When anti-Parkinson's disease drugs are suddenly discontinued, antipsychotic malignant syndrome symptoms such as muscle rigidity, increased body temperature, mental changes and increased serum creatine phosphokinase levels may occur. Therefore, patients should be closely monitored when the combined carbidopa/levodopa preparation is suddenly reduced or discontinued, especially in patients receiving antipsychotic medications.
This product is not suitable for the treatment of drug-induced extrapyramidal symptoms. During long-term treatment, regular examinations of liver, hematopoietic system, cardiovascular system and renal function should be carried out. Melanoma: Epidemiological studies show that patients with Parkinson's disease have a higher risk of melanoma than the general population (approximately 2-6 times). It's unclear whether the higher risk of melanoma in Parkinson's patients is related to the disease itself or other factors such as treatments.

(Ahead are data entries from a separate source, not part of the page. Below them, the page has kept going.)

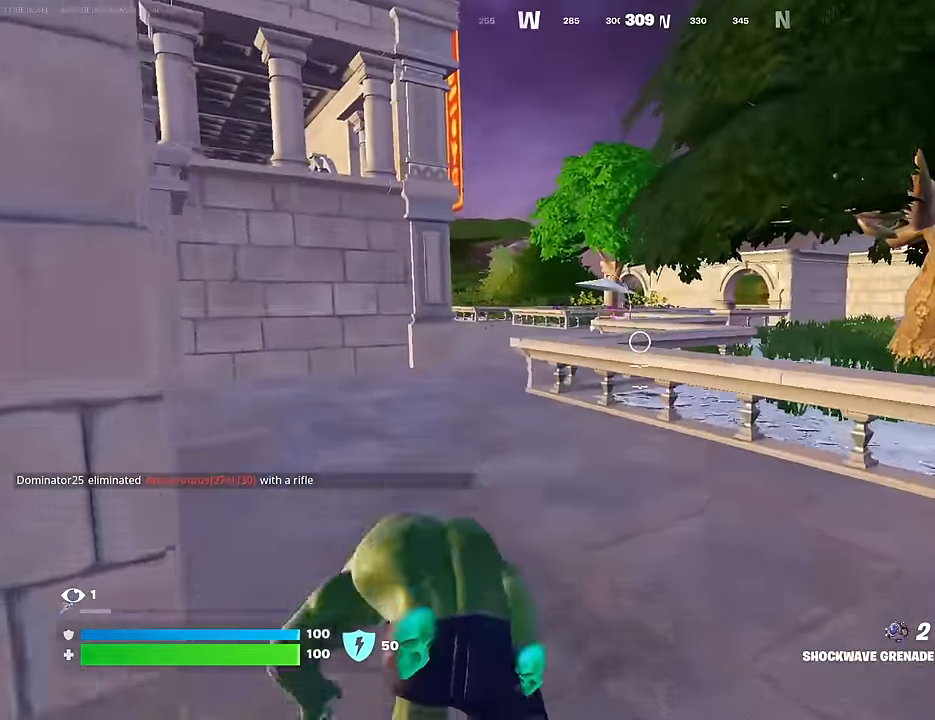
{"buttons": [], "left_stick": "up", "right_stick": "center", "events": [[400, "right_stick", "left"], [500, "right_stick", "center"]]}
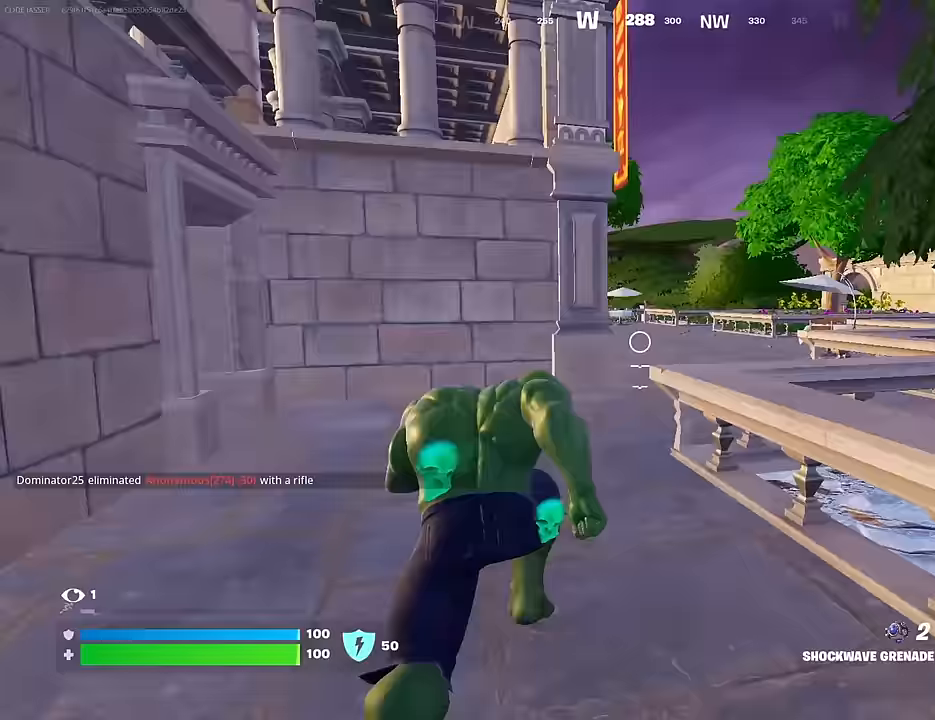
{"buttons": [], "left_stick": "up", "right_stick": "center", "events": []}
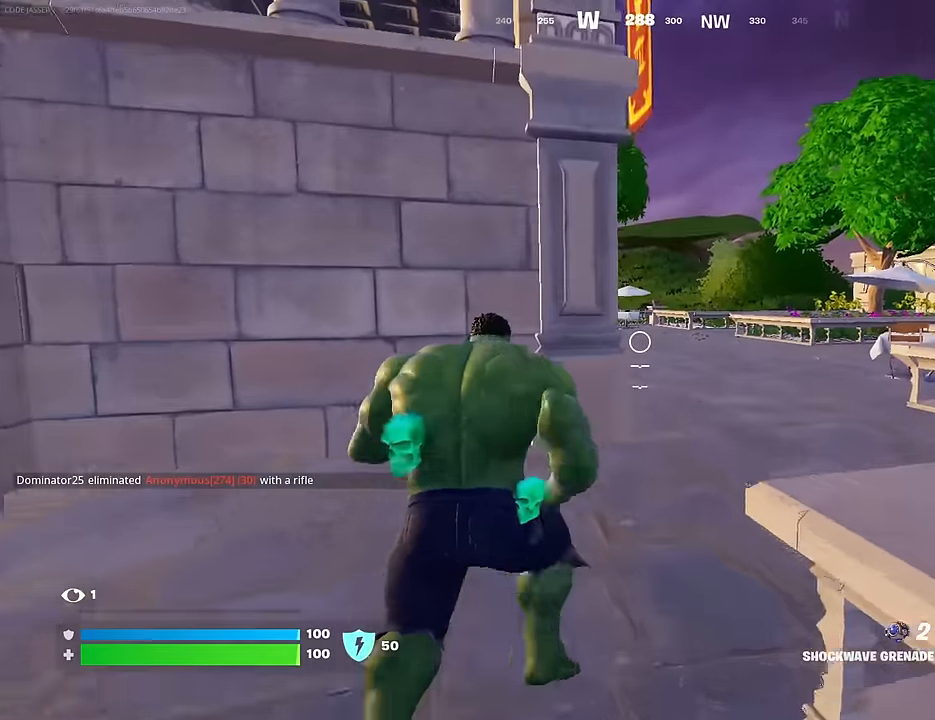
{"buttons": [], "left_stick": "up-left", "right_stick": "center", "events": [[383, "left_stick", "up-left"]]}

For the above reasons, patients and prescribers are advised to regularly monitor for the occurrence of melanoma when using Xining for any indication. In fact, regular skin examinations should be performed by a professionally qualified doctor (e.g., a dermatologist). Pathological gambling, hypersexuality, and increased libido have been reported in Parkinson's disease patients treated with dopamine agonists.

Store:
Save below 30℃, avoid light and moisture.

Mechanism of action:
Carbidopa controlled-release tablets are polymer-based compound controlled-release tablets of carbidopa (an aromatic amino acid decarboxylase inhibitor) and levodopa (the metabolic precursor of dopamine). It is used to treat Parkinson's disease and Parkinson's syndrome. This product is particularly helpful for patients who have previously used traditional levodopa/desulfonate inhibitor combination preparations and have predictable peak dose dyskinesia and unpredictable ataxia to shorten the "off" time. Patients with Parkinson's disease treated with preparations containing levodopa may develop ataxia characterized by dose loss, peak-dose dyskinesia, and akinesia. Further manifestations of ataxia are characterized by unpredictable swings from movement to rest (switching phenomenon). Although the cause of ataxia is not completely understood, treatment that produces stable levodopa plasma concentrations has been shown to reduce symptoms. Levodopa relieves symptoms of Parkinson's disease through decarboxylation in the brain to form dopamine. Carbidopa cannot pass the blood-brain barrier and only inhibits peripheral decarboxylation of levodopa, allowing more levodopa to enter the brain and be converted into dopamine. This avoids the frequent use of large doses of levodopa. Low doses of levodopa can reduce or may help eliminate adverse effects in the gastrointestinal tract and cardiovascular system, particularly those related to the formation of dopamine in peripheral tissues.